TASK DIRECTIONS: Copy every line of the entries below without any changes, but omit the pictures.

Dataset items:
-------

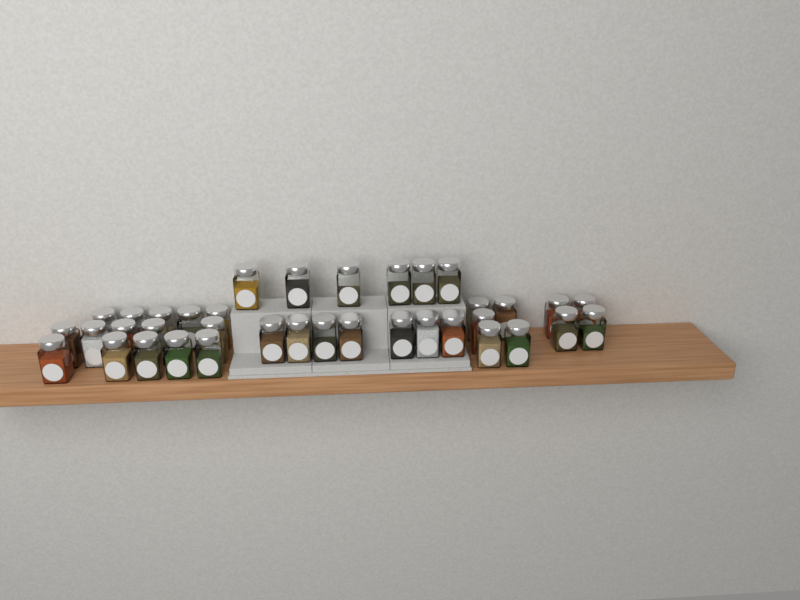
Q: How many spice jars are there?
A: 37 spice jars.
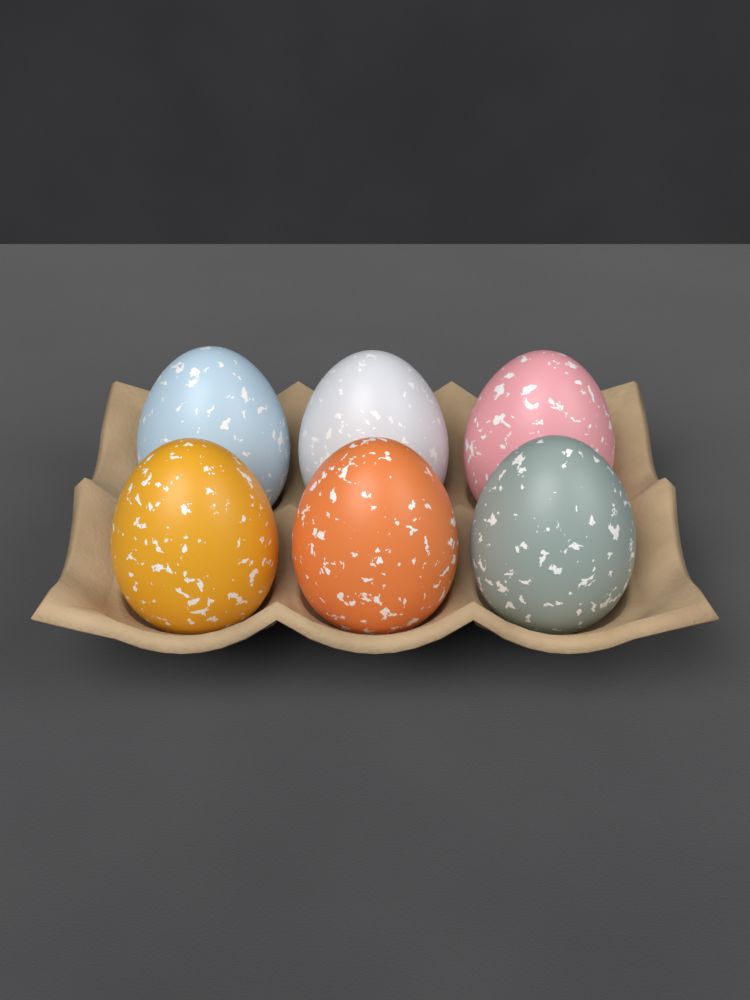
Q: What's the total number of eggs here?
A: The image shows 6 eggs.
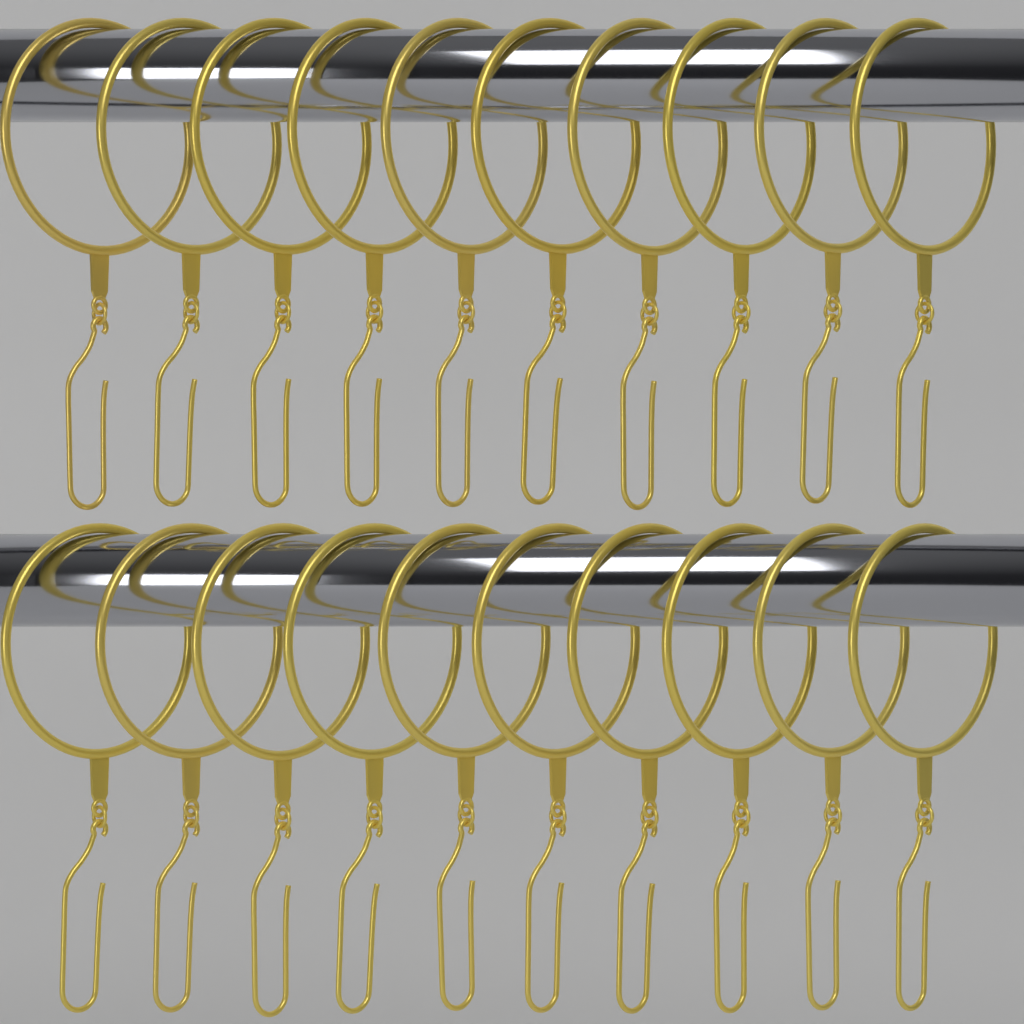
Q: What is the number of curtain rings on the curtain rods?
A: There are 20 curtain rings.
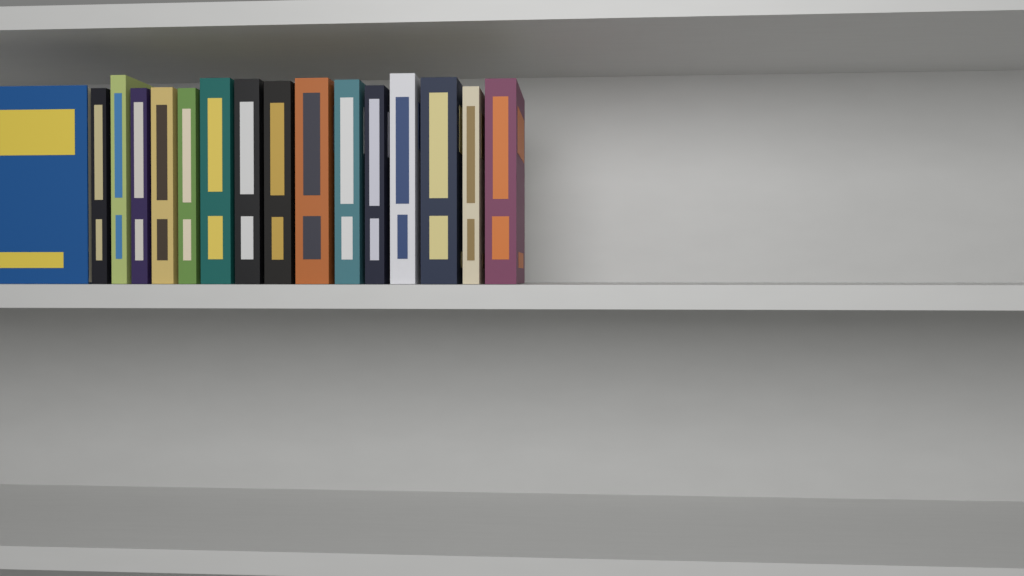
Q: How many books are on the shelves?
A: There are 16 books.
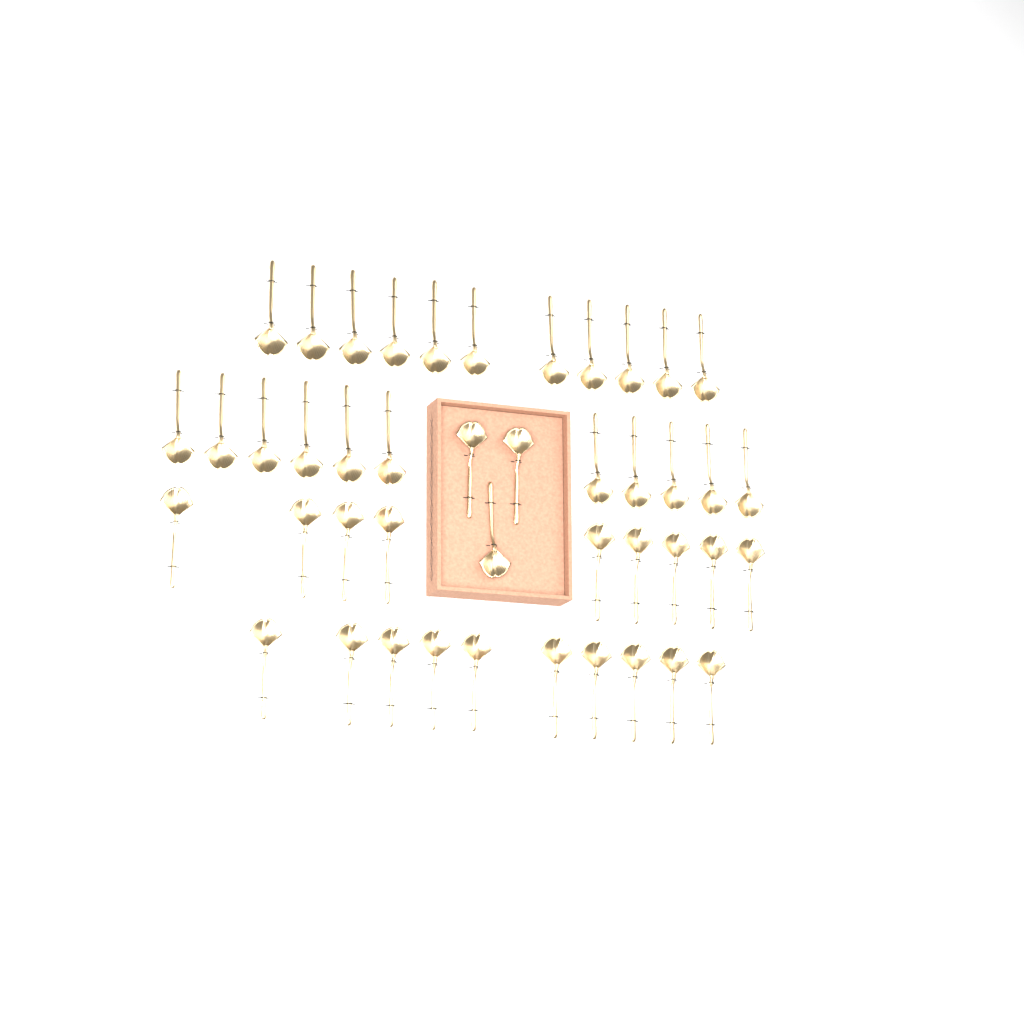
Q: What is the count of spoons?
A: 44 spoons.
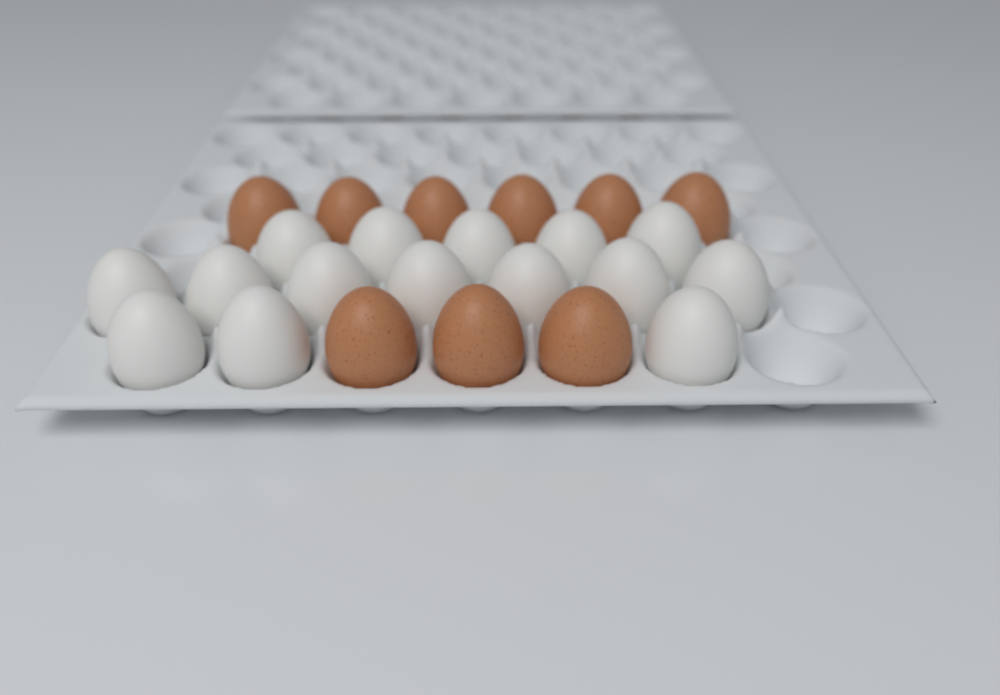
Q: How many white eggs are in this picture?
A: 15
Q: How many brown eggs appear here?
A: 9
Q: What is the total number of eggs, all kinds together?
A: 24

-------

TASK RESPONSE:
Q: How many spice jars are there?
A: 37 spice jars.
Q: What's the total number of eggs here?
A: The image shows 6 eggs.
Q: What is the number of curtain rings on the curtain rods?
A: There are 20 curtain rings.
Q: How many books are on the shelves?
A: There are 16 books.
Q: What is the count of spoons?
A: 44 spoons.
Q: How many white eggs are in this picture?
A: 15
Q: How many brown eggs appear here?
A: 9
Q: What is the total number of eggs, all kinds together?
A: 24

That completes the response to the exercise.